**TASK OBJECTIVE**: An exact copy of the data below is needed; please leave out any pictures.

**Records contained in a dataset**:

·····

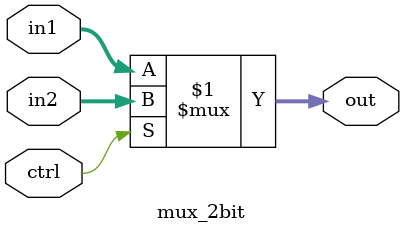
<source format=v>
module mux_2bit(in1,in2,ctrl,out);
	input [1:0] in1, in2;
	input ctrl;
	output [1:0] out;
	
	assign out = ctrl ? in2 : in1;
endmodule
</source>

·····

**RESPONSE FOR THIS EXERCISE**:
<source format=v>
module mux_2bit(in1,in2,ctrl,out);
	input [1:0] in1, in2;
	input ctrl;
	output [1:0] out;
	
	assign out = ctrl ? in2 : in1;
endmodule
</source>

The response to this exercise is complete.